Bert Stern’s contract at VOGUE allowed him to photograph 10 pages of his own choice in the magazine. He chose to photograph Marilyn and the shoot took place at the Hotel Bel-Air in Los Angeles in June 1962. Marilyn died shortly after on August 4, 1962 at the age of thirty- six and these photographs became known as “The Last Sitting”. In the intervening years her considerable fame has taken on mythic proportions, and it has been photographs which have fanned the flame of her celebrity.
This exhibition is comprised of 60 photographs selected and printed by Bert Stern in 2007 immediately following the success of the exhibition “Bert Stern: La Dernière Séance” in 2007 at the Musée Maillol in Paris, France – the first solo museum exhibition by the photographer. The works in this exhibition at Staley-Wise Gallery then travelled to the Instituto Rio in Rio de Janeiro, Brazil (2007), Centro Cultural de Cascais in Portugal (2011), the Forte Di Bard in Valle d’Aosta, Italy (2012), and The Musée Toulouse-Lautrec in Albi, France (2015). This is the first time that these works have been exhibited collectively at Staley-Wise Gallery and the exhibition commemorates the 60th anniversary of when they were taken.

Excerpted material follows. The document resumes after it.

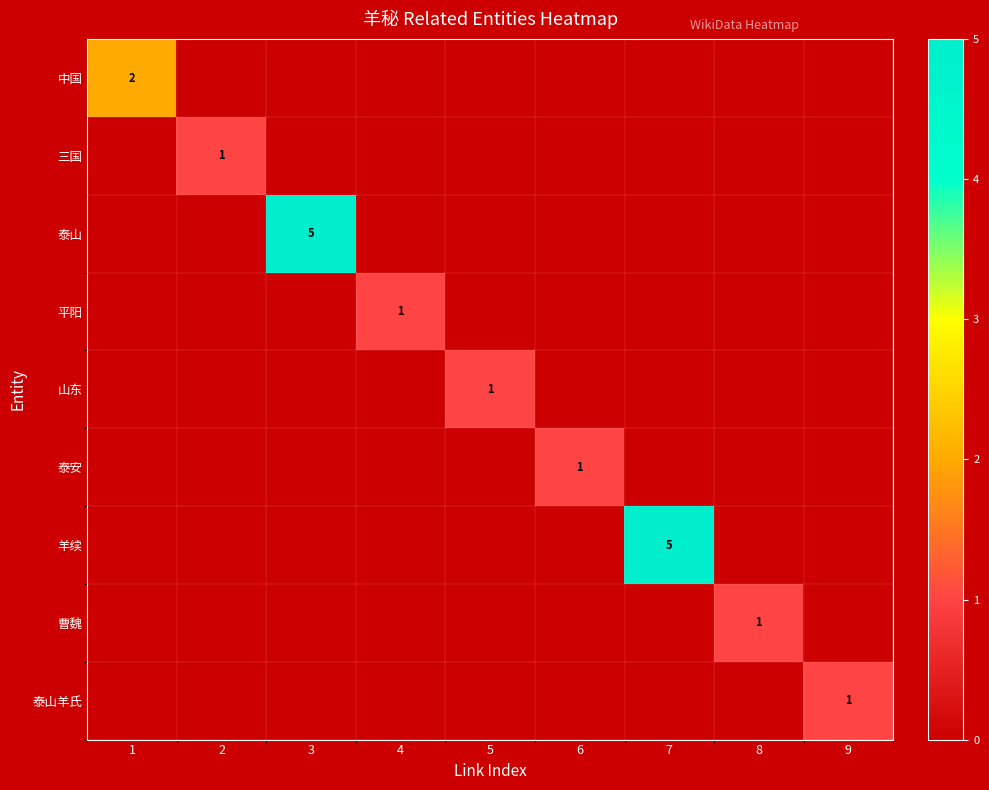

The value of 三国 at 2 is 1. True or false?

True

The photographs of Marilyn Monroe turned her into the universal icon she has become, and the desire to see more imagery seems unstoppable. From LIFE to VOGUE, and from unknown press photographers to the acknowledged geniuses of the profession, each has captured an aspect of Marilyn and this work has gone to the heart of a vast public. She gave her time generously, perhaps on some level knowing this was the true route to stardom, following the example of Garbo and Dietrich, whose photographs by Hurrell, Bull, and others synthesized their allure and popularized their image.

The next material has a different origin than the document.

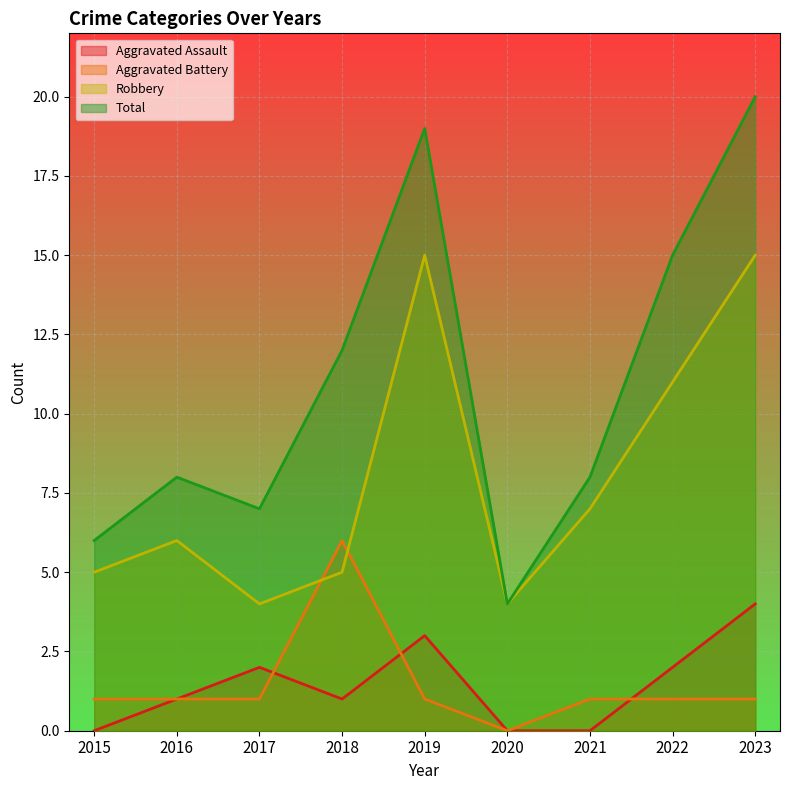

What is the greatest value displayed?

20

Bert Stern began his career as a mailroom boy at Look Magazine. The launch of his career would coincide with his iconic and legendary campaign for Smirnoff Vodka in 1955. With the brilliance of that work, he became a star in the world of advertising. Editorial work followed and working for VOGUE put Bert Stern at the pinnacle of his career in the 1960’s. Sought-after by Madison Avenue, Hollywood, and the international fashion scene for decades, Stern became the prototype of the fashion photographer as the embodiment of glamour- a legend himself.
Stern’s photographs have been exhibited at and/or are included in the permanent collections of the Metropolitan Museum of Art and the Museum of Modern Art in New York, the Houston Museum of Fine Arts in Texas, The Montreal Museum of Fine Arts in Canada, The J. Paul Getty Museum in California, the Musée Maillol in France, and the Hermitage Museum in Russia. Bert Stern died in 2013.